↓↓↓

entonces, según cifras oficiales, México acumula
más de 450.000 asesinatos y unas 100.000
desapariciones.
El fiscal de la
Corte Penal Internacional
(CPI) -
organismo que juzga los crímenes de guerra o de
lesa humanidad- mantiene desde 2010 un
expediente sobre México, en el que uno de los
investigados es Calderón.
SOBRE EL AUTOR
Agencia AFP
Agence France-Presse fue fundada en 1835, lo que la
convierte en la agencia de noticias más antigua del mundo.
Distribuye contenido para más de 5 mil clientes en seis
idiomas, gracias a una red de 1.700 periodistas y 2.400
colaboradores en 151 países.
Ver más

↑↑↑

Using the entries above, say how many lines include the word "México", with no other output.

2